Sim, Paulo Cruz, é sobre você

Conheci o Paulo Cruz naquele debate desastroso que a Jovem Pan tentou promover no Dia da Consciência Negra. Ao convidar um comediante, o Yuri Marçal e não outro professor, ficou claro que a Jovem Pan não estava interessada em promover uma discussão séria, mas, sim, montar um circo midiático com dois homens pretos. Em resposta, Yuri foi vestido de branco, num estilo Acerola, e só concordava com tudo o que Paulo Cruz dizia.

Apesar de discordar de várias opiniões de Paulo Cruz, tento não ignorar vozes divergentes, mesmo aquelas que me causam incômodo ou raiva. É por isso que, de vez em quando, acabo lendo o que a Gazeta do Povo tem a dizer. Mas confesso que, depois de toda a campanha que o jornal fez incentivando uma espécie de “caça às bruxas” contra a pesquisa acadêmica brasileira, minha frequência como leitora despencou. Hoje, só vejo algo do jornal se aparece por acaso, geralmente nas sugestões do navegador do celular.

Foi assim que, semana passada, me deparei com um título que chamou minha atenção: “Não é sobre o Elon Musk, é sobre você”. Minha primeira reação foi pensar que era mais uma daquelas matérias repletas de absurdos, sugerindo que “hoje é o Elon Musk, amanhã será você”, mas não. O texto tinha um tom diferente, quase nostálgico, dizendo algo como: “Enquanto o mercado está caro, todo mundo está preocupado com Elon Musk”. Se trocarmos o nome do Elon por BBB, o texto parecerá ter saído direto dos anos 2010.

O que me intrigou mesmo foi como o autor argumentava que a “ideologia” era um problema porque impedia as pessoas de pensarem por conta própria. Como estudiosos da linguagem, sabemos que essa ideia de “pensar sozinho” é um mito. Todo pensamento nasce de discursos que circulam na Ágora — a velha praça pública das ideias. Alô, Michel Foucault!

A questão não é a ideologia em si, mas os discursos que nos atravessam e, muitas vezes, nos cegam. Discursos esses que são alimentados por figuras como o próprio Elon Musk, que recentemente não teve o menor constrangimento em fazer um gesto nazista em um evento televisionado para o mundo todo. E é isso que precisamos discutir. Se um bilionário se sente à vontade para fazer algo assim, sem receio de repercussão, isso não é só sobre ele. Isso é sobre nós, sobre a sociedade que permitiu que chegássemos a esse ponto.

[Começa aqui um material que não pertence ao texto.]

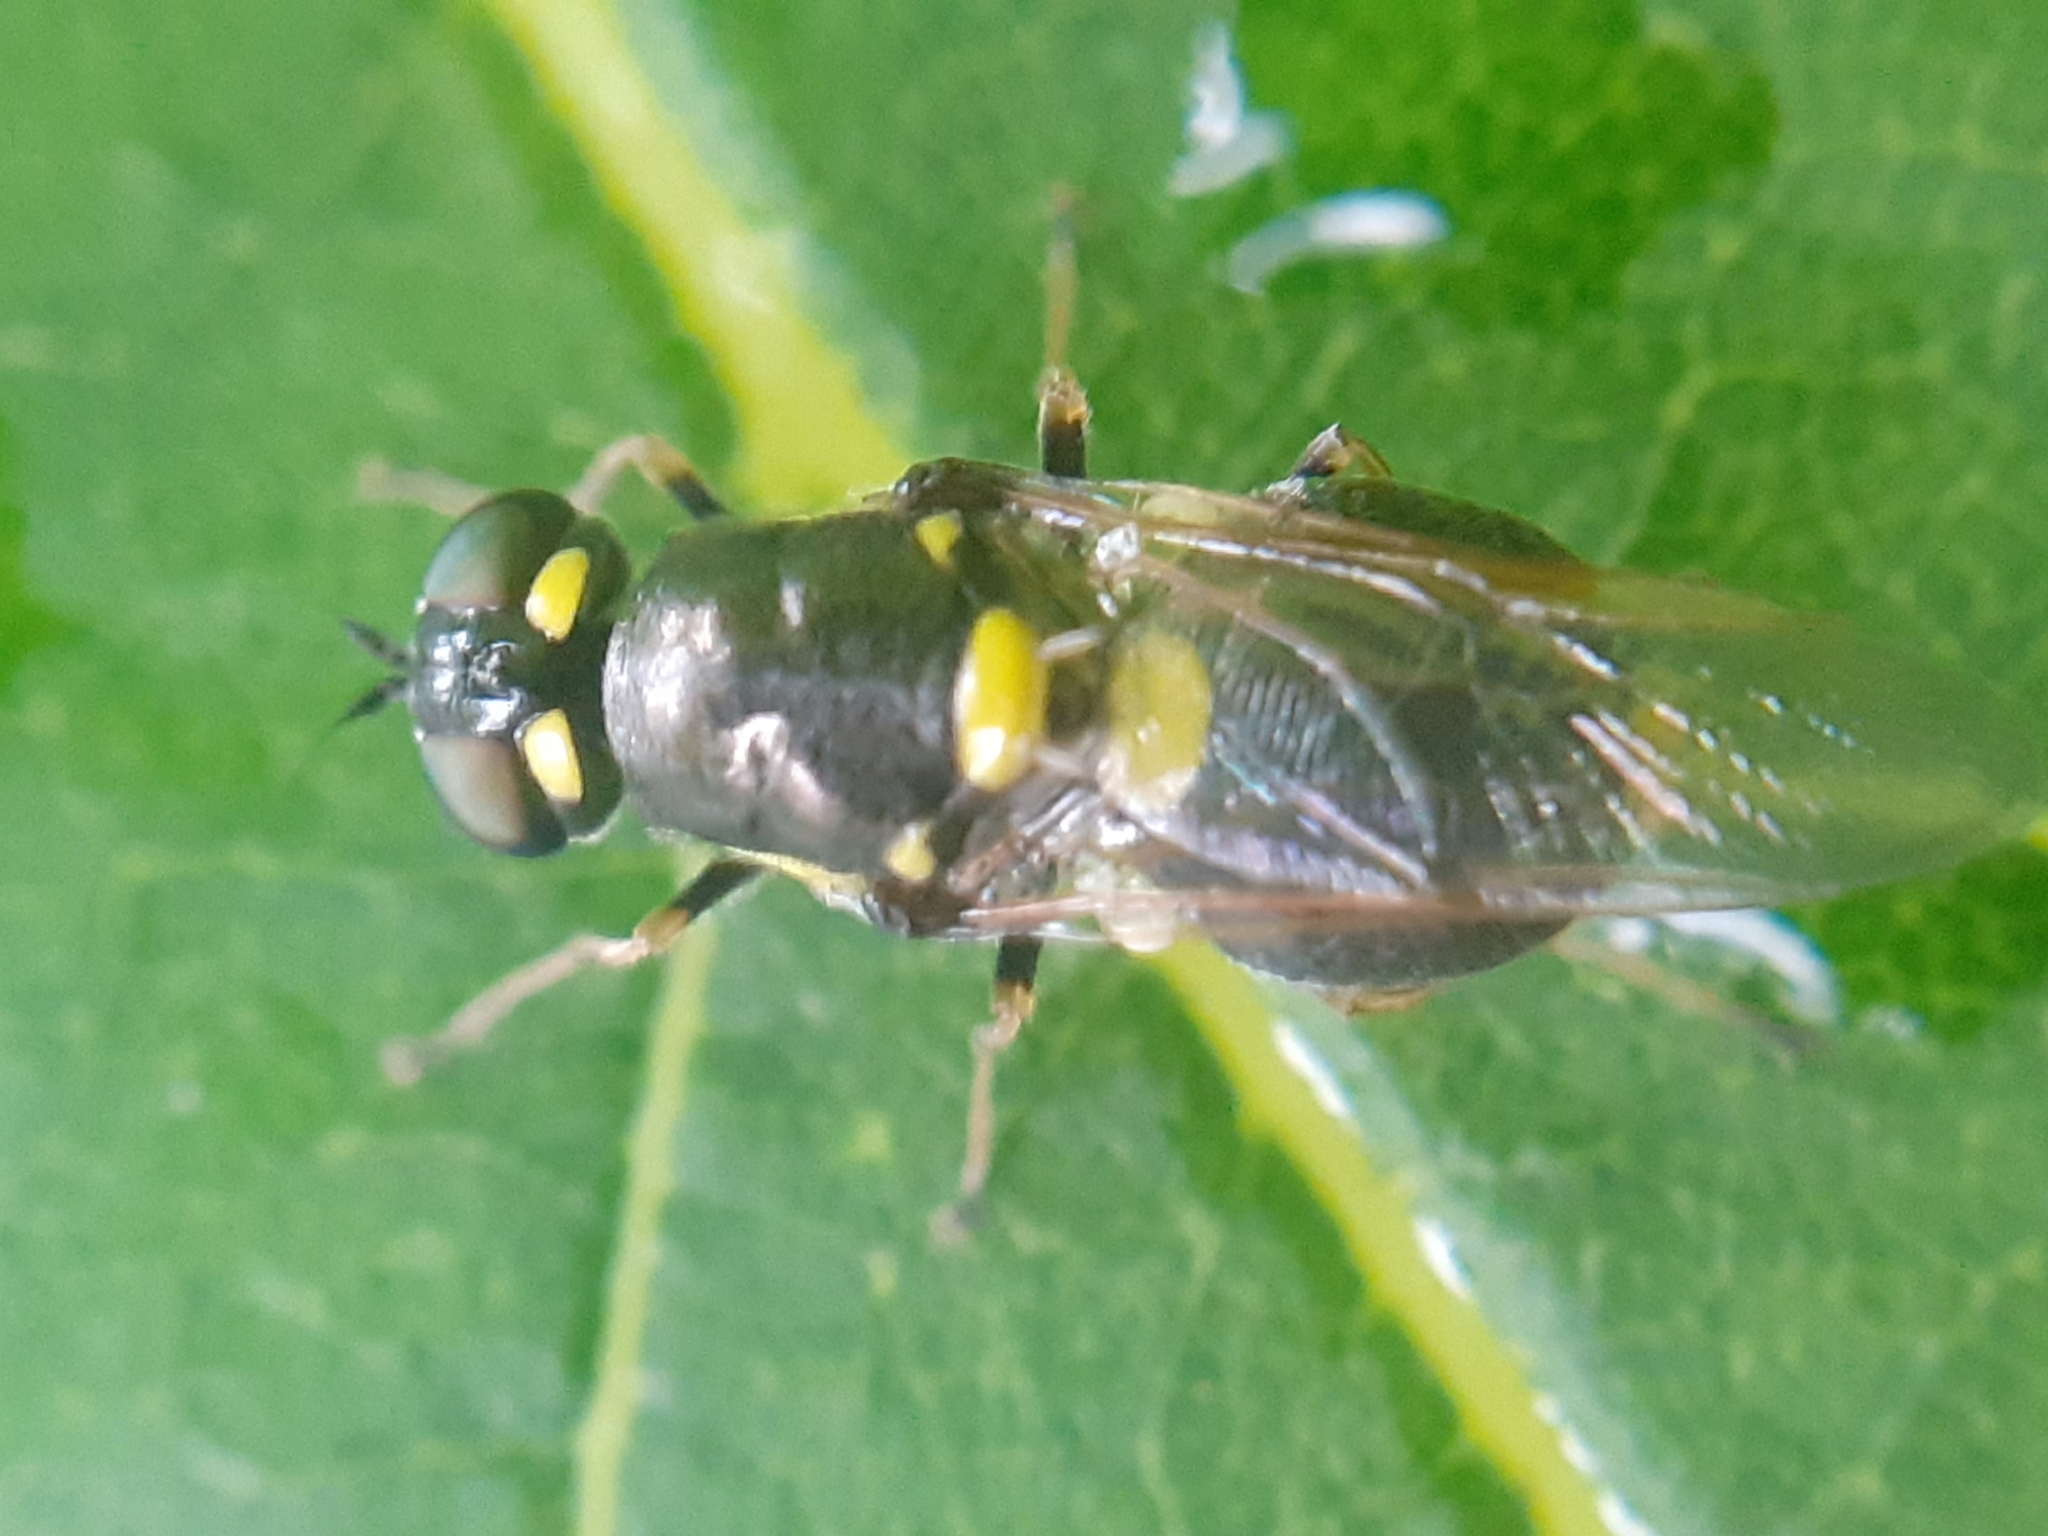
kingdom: Animalia
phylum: Arthropoda
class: Insecta
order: Diptera
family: Stratiomyidae
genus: Oxycera
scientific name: Oxycera leonina
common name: Twin-spotted major
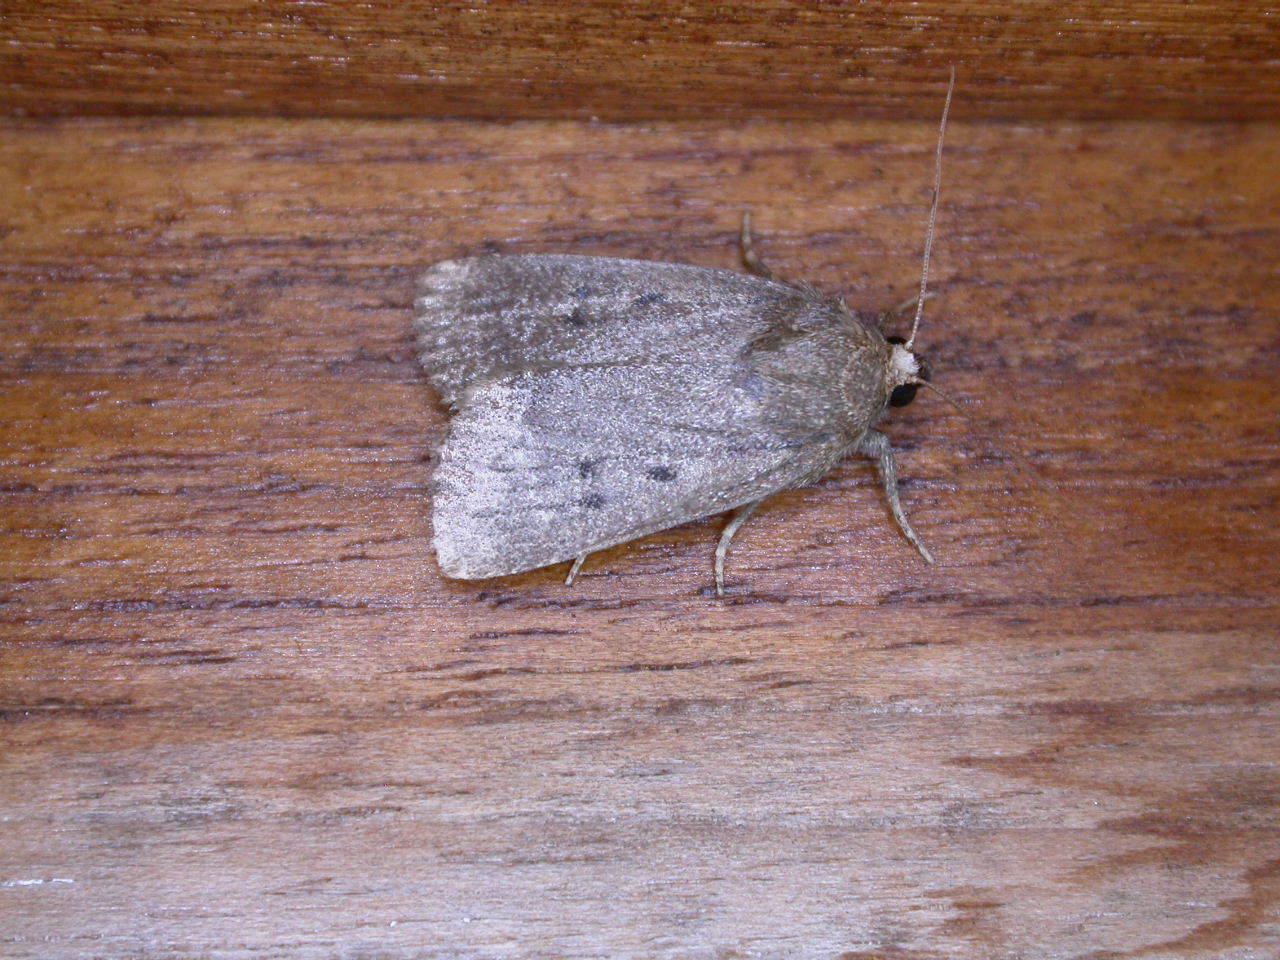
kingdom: Animalia
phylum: Arthropoda
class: Insecta
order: Lepidoptera
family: Noctuidae
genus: Amphipyra
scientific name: Amphipyra tragopoginis
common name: Mouse moth
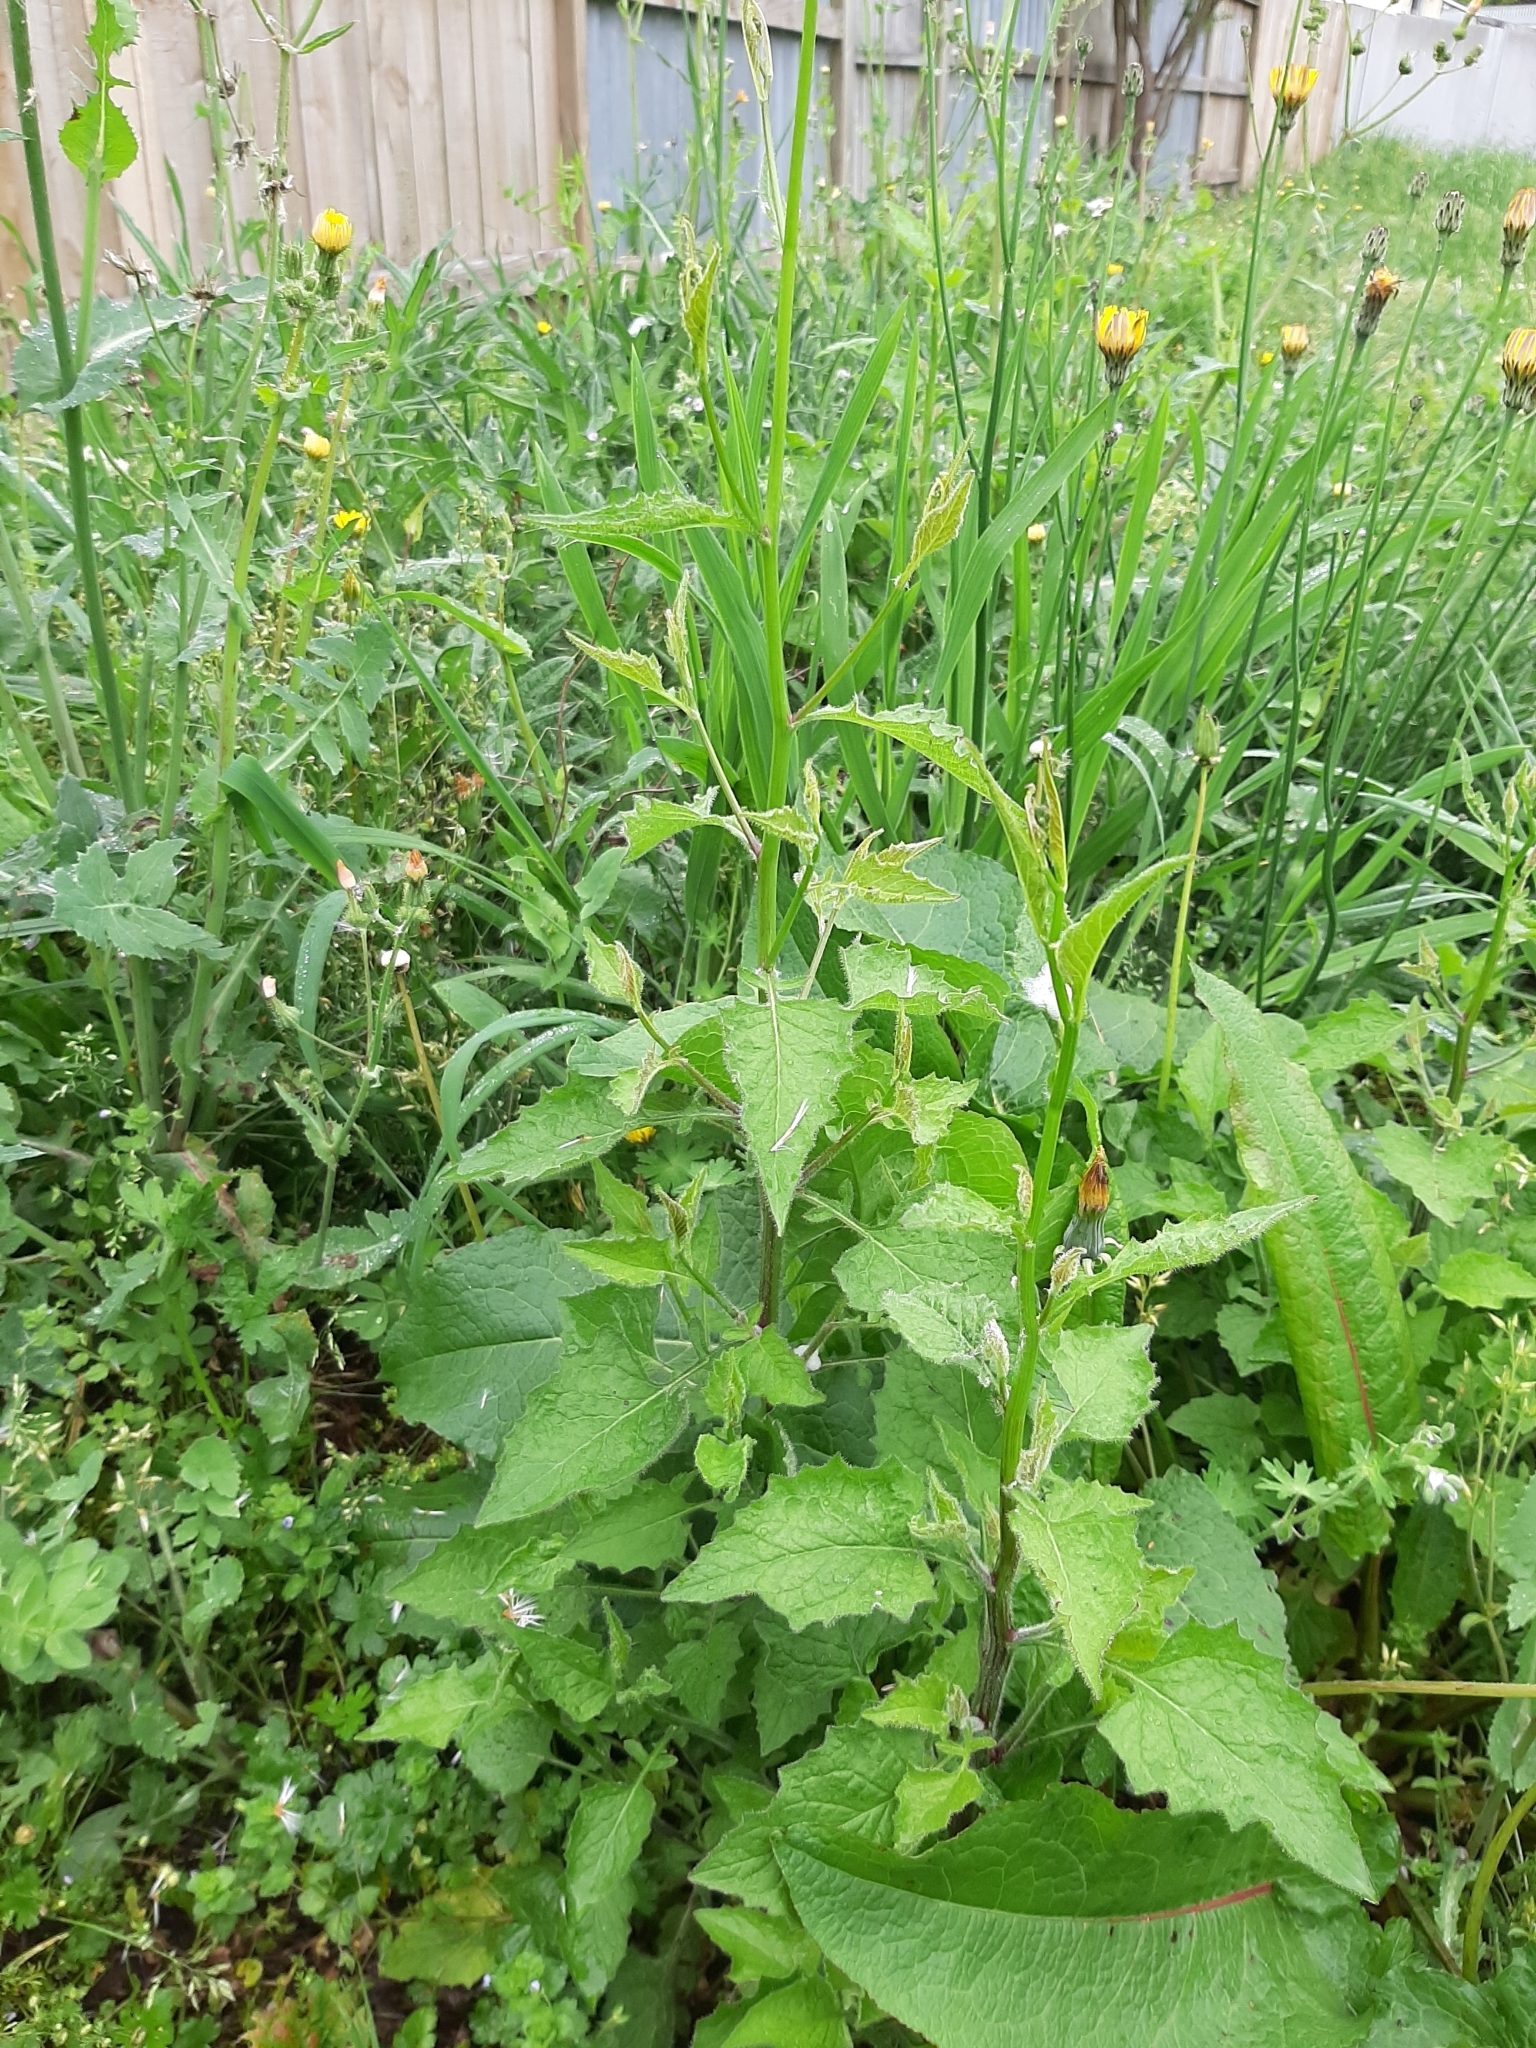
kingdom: Plantae
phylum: Tracheophyta
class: Magnoliopsida
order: Asterales
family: Asteraceae
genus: Lapsana
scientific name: Lapsana communis
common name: Nipplewort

No final das contas, não se trata apenas do preço do mercado, de Elon Musk ou do BBB. Trata-se de como discursos são articulados para moldar nossas percepções, nossas prioridades e nossas ações. A cegueira não vem da ideologia em si, mas da falta de reflexão sobre os discursos que consumimos e reproduzimos todos os dias.